Listez toutes les lignes du listing ci-dessous où figure la chaîne « breathing », en les recopiant intégralement.

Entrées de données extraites
___

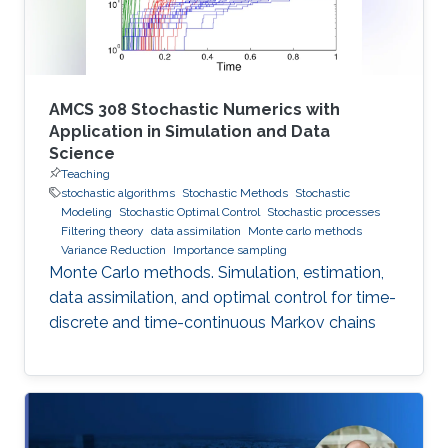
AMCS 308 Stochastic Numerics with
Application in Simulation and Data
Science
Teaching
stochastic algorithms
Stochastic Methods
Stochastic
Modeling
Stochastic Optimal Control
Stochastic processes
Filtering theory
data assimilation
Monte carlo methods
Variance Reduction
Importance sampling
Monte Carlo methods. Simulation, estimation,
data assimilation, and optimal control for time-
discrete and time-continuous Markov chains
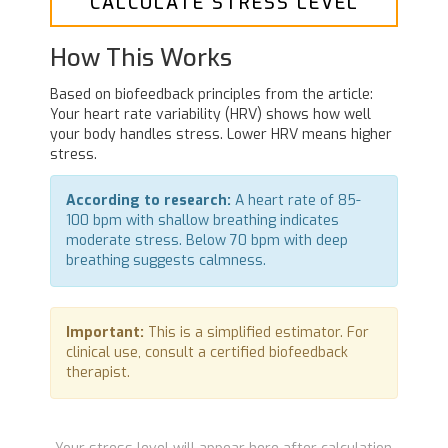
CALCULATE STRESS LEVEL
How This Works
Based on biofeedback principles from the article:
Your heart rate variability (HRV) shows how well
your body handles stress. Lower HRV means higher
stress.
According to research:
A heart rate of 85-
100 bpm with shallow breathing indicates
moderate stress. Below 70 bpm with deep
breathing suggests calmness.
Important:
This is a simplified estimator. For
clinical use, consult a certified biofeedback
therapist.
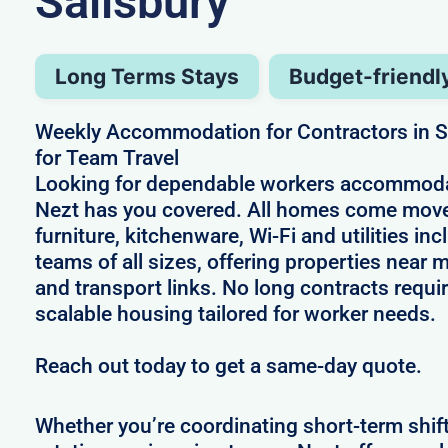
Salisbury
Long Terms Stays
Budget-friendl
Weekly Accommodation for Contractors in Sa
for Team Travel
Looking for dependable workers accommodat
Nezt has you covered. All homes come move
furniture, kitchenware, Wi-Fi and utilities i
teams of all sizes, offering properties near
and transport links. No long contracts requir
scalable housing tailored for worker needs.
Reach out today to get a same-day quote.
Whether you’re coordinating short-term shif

___

- **Sortie de l'exercice**:
100 bpm with shallow breathing indicates
breathing suggests calmness.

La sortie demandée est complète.